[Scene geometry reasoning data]
Segment Open
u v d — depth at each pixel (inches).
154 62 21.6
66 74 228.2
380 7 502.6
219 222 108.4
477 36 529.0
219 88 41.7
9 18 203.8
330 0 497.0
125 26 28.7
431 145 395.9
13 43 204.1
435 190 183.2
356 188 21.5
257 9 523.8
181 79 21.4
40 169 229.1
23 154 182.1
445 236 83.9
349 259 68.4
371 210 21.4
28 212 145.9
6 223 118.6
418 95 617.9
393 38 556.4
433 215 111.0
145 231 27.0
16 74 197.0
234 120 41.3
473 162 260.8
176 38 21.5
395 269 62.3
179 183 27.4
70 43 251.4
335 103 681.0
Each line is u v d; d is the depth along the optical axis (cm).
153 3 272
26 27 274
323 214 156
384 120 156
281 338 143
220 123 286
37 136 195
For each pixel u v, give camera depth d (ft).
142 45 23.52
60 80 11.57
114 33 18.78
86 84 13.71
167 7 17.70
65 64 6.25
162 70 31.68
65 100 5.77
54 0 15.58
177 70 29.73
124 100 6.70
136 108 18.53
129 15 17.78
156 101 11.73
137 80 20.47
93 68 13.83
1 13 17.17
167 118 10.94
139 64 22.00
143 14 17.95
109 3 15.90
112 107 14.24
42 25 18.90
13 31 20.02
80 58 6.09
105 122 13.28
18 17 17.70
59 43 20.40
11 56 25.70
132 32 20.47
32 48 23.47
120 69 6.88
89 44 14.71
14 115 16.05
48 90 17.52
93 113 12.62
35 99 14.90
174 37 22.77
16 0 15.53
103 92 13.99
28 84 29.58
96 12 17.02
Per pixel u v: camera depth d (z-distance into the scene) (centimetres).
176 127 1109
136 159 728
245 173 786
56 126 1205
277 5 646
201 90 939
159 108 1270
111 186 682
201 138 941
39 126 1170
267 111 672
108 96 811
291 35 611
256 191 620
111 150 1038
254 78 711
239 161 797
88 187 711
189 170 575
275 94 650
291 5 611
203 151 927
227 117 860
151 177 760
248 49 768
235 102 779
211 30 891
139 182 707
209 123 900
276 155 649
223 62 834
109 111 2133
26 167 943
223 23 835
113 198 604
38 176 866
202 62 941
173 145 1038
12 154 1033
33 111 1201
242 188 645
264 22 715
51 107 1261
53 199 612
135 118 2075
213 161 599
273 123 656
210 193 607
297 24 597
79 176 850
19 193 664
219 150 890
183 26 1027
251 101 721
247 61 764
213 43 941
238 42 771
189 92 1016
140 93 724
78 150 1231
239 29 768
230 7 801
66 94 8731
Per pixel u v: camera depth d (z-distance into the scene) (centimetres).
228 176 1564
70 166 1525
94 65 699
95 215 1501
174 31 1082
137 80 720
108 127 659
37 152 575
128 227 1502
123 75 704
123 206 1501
Segment Closed
■ Directions
Write out every entry again, keeping each line exactly the same.

■ Completed task
u v d — depth at each pixel (inches).
154 62 21.6
66 74 228.2
380 7 502.6
219 222 108.4
477 36 529.0
219 88 41.7
9 18 203.8
330 0 497.0
125 26 28.7
431 145 395.9
13 43 204.1
435 190 183.2
356 188 21.5
257 9 523.8
181 79 21.4
40 169 229.1
23 154 182.1
445 236 83.9
349 259 68.4
371 210 21.4
28 212 145.9
6 223 118.6
418 95 617.9
393 38 556.4
433 215 111.0
145 231 27.0
16 74 197.0
234 120 41.3
473 162 260.8
176 38 21.5
395 269 62.3
179 183 27.4
70 43 251.4
335 103 681.0
Each line is u v d; d is the depth along the optical axis (cm).
153 3 272
26 27 274
323 214 156
384 120 156
281 338 143
220 123 286
37 136 195
For each pixel u v, give camera depth d (ft).
142 45 23.52
60 80 11.57
114 33 18.78
86 84 13.71
167 7 17.70
65 64 6.25
162 70 31.68
65 100 5.77
54 0 15.58
177 70 29.73
124 100 6.70
136 108 18.53
129 15 17.78
156 101 11.73
137 80 20.47
93 68 13.83
1 13 17.17
167 118 10.94
139 64 22.00
143 14 17.95
109 3 15.90
112 107 14.24
42 25 18.90
13 31 20.02
80 58 6.09
105 122 13.28
18 17 17.70
59 43 20.40
11 56 25.70
132 32 20.47
32 48 23.47
120 69 6.88
89 44 14.71
14 115 16.05
48 90 17.52
93 113 12.62
35 99 14.90
174 37 22.77
16 0 15.53
103 92 13.99
28 84 29.58
96 12 17.02
Per pixel u v: camera depth d (z-distance into the scene) (centimetres).
176 127 1109
136 159 728
245 173 786
56 126 1205
277 5 646
201 90 939
159 108 1270
111 186 682
201 138 941
39 126 1170
267 111 672
108 96 811
291 35 611
256 191 620
111 150 1038
254 78 711
239 161 797
88 187 711
189 170 575
275 94 650
291 5 611
203 151 927
227 117 860
151 177 760
248 49 768
235 102 779
211 30 891
139 182 707
209 123 900
276 155 649
223 62 834
109 111 2133
26 167 943
223 23 835
113 198 604
38 176 866
202 62 941
173 145 1038
12 154 1033
33 111 1201
242 188 645
264 22 715
51 107 1261
53 199 612
135 118 2075
213 161 599
273 123 656
210 193 607
297 24 597
79 176 850
19 193 664
219 150 890
183 26 1027
251 101 721
247 61 764
213 43 941
238 42 771
189 92 1016
140 93 724
78 150 1231
239 29 768
230 7 801
66 94 8731
Per pixel u v: camera depth d (z-distance into the scene) (centimetres).
228 176 1564
70 166 1525
94 65 699
95 215 1501
174 31 1082
137 80 720
108 127 659
37 152 575
128 227 1502
123 75 704
123 206 1501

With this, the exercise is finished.